Мальчик даже не задумался в силу возраста о том, что было бы для него лучше. Он был настоящим ребёнком, который сейчас хотел играть.

Андрей почти побежал в сад, Марс своими огромными шагами легко следовал за ним. Лицо его господина оживилось, забыв про скучные, утомительные уроки. Только ручки дверей на террасу остановили его господина. Коротенькие ручки изо всех силу хотели дотянуться и открыть дверь в то чудесное место, чуждое от позолоты. Марс скоро, словно за их спинами нависала какая-то тень, положил руку и, приложив даже больше силы, чем следовало, нажал на неё. Чудесные живые звуки, богатые ароматы и свежий ветер вытянули слугу и господина в светлый сад.

Андрей замер в восторге и через секунду сбежал со ступеней. Он обежал эту небольшую огороженную живой изгородью шиповника часть сада и запрокинул голову, заметив чайку в небе.

Малыш остановился возле клумбы с очень красивыми белыми цветами и присел возле неё, он слегка дотрагивался до рваных краёв лепестков. Над этими цветами на высокой стене сидели и пели, и чирикали, и заливались птицы. Мальчик посмотрел на них, улыбнулся и запел своим удивительным голосом, вторя им. Его песня была весёлой и даже ещё больше понравилась Марсу, он легко рассмеялся. Его господин оглянулся и тоже засмеялся звонким юным голоском.

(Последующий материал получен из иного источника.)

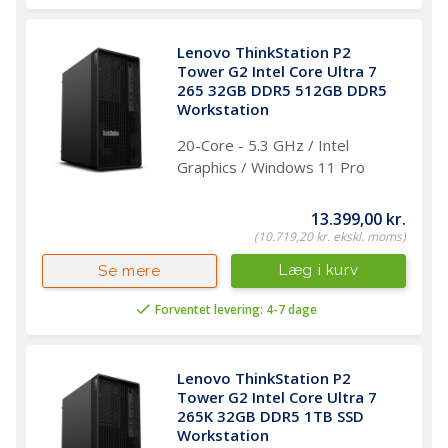
Lenovo ThinkStation P2 
Tower G2 Intel Core Ultra 7 
265 32GB DDR5 512GB DDR5 
Workstation
20-Core - 5.3 GHz / Intel
Graphics / Windows 11 Pro
13.399,00 kr.
(10.719,20 kr. ekskl. moms)
Læg i kurv
Se mere
Forventet levering: 4-7 dage
Lenovo ThinkStation P2 
Tower G2 Intel Core Ultra 7 
265K 32GB DDR5 1TB SSD 
Workstation 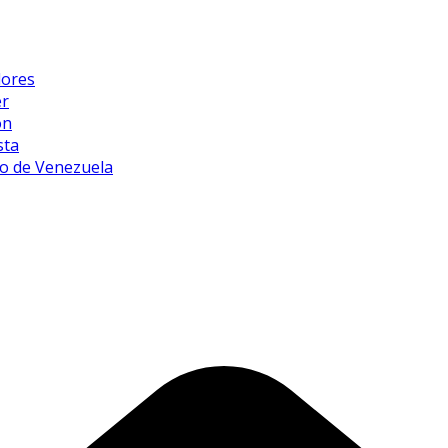
dores
er
ón
sta
o de Venezuela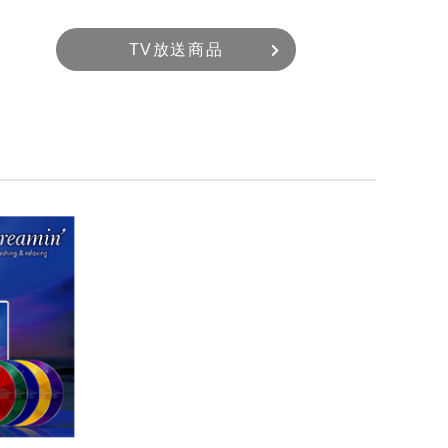
TV放送商品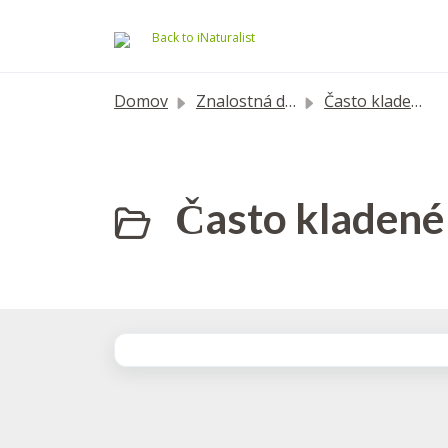
Preskočiť na hlavný obsah
Back to iNaturalist
Domov
Znalostná databáza
Často kladené otázky
Často kladené 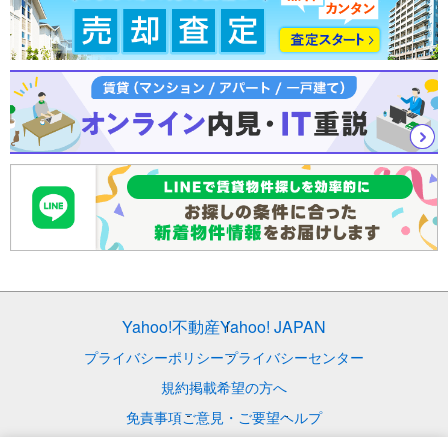
Yahoo!不動産
Yahoo! JAPAN
プライバシーポリシー
プライバシーセンター
規約
掲載希望の方へ
免責事項
ご意見・ご要望
ヘルプ
© LY Corporation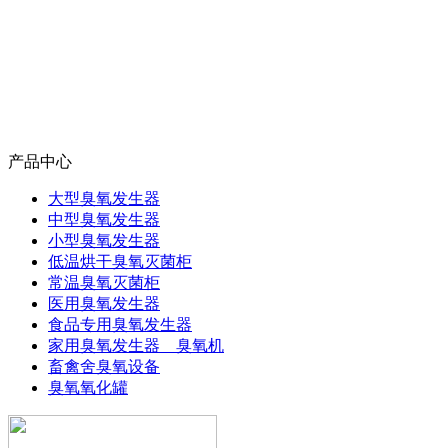
产品中心
大型臭氧发生器
中型臭氧发生器
小型臭氧发生器
低温烘干臭氧灭菌柜
常温臭氧灭菌柜
医用臭氧发生器
食品专用臭氧发生器
家用臭氧发生器 臭氧机
畜禽舍臭氧设备
臭氧氧化罐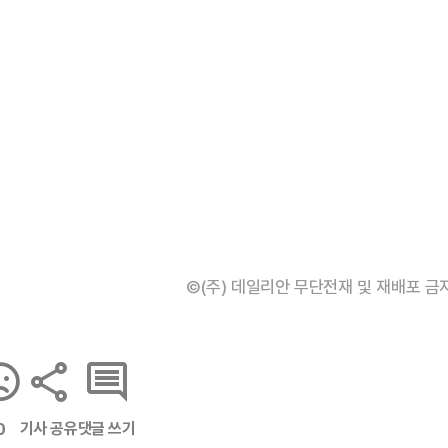
©(주) 데일리안 무단전재 및 재배포 금
기사 공유
댓글 쓰기
0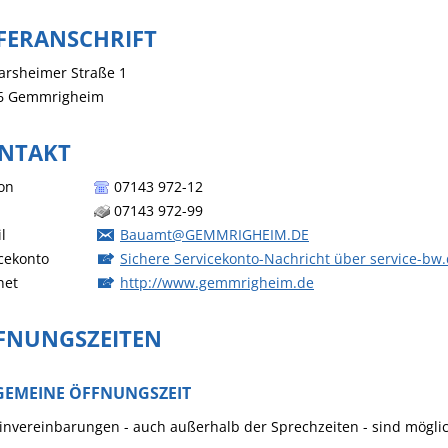
EFERANSCHRIFT
arsheimer Straße 1
6
Gemmrigheim
NTAKT
on
07143 972-12
07143 972-99
l
Bauamt@GEMMRIGHEIM.DE
cekonto
Sichere Servicekonto-Nachricht über service-bw
net
http://www.gemmrigheim.de
FNUNGSZEITEN
GEMEINE ÖFFNUNGSZEIT
nvereinbarungen - auch außerhalb der Sprechzeiten - sind mögli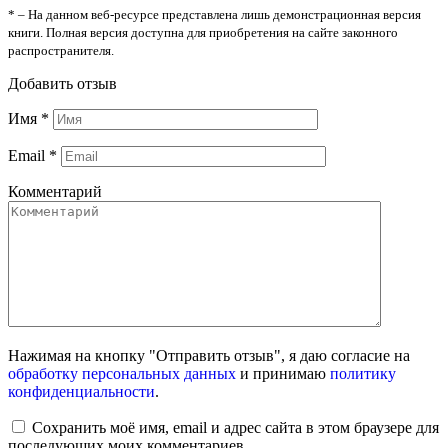
* – На данном веб-ресурсе представлена лишь демонстрационная версия
книги. Полная версия доступна для приобретения на сайте законного
распространителя.
Добавить отзыв
Имя
*
Email
*
Комментарий
Нажимая на кнопку "Отправить отзыв", я даю согласие на
обработку персональных данных
и принимаю
политику
конфиденциальности
.
Сохранить моё имя, email и адрес сайта в этом браузере для
последующих моих комментариев.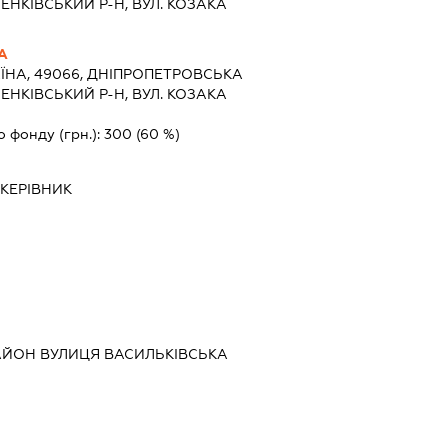
ЕНКIВСЬКИЙ Р-Н, ВУЛ. КОЗАКА
А
ЇНА, 49066, ДНIПРОПЕТРОВСЬКА
ЕНКIВСЬКИЙ Р-Н, ВУЛ. КОЗАКА
о фонду (грн.):
300
(60 %)
-
КЕРІВНИК
РАЙОН ВУЛИЦЯ ВАСИЛЬКІВСЬКА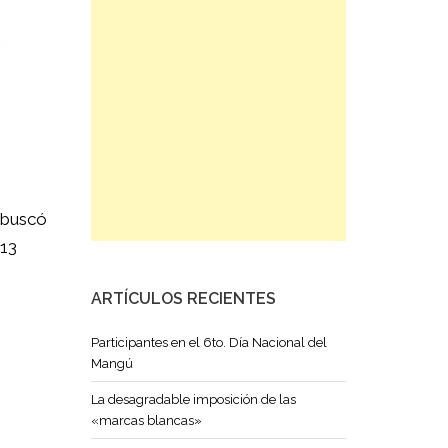
 buscó
 13
ARTÍCULOS RECIENTES
Participantes en el 6to. Día Nacional del
Mangú
La desagradable imposición de las
«marcas blancas»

Слуга видел, что его юному господину немного одиноко, он очень хотел сесть с ним и поиграть, но боялся, что Лира Михайловна не поощрит его затею, напротив сделает ему выговор. Всё же он нанимался слугой и обязан был вести себя как слуга.

Подумав, что мальчик, набегавшись, захочет пить, Марс заглянул в дом и попросил одного слугу принести лимонад. Вернувшись к Андрею, мужчина увидел, что он лежит на траве и спит. Марс подошёл к нему и аккуратно поднял с земли. Его господин даже не открыл глаз — так сильно устал. Безвольные, кукольные руки и ноги качались, пока Марс нёс его к плетёной тахте, стоящей неподалёку.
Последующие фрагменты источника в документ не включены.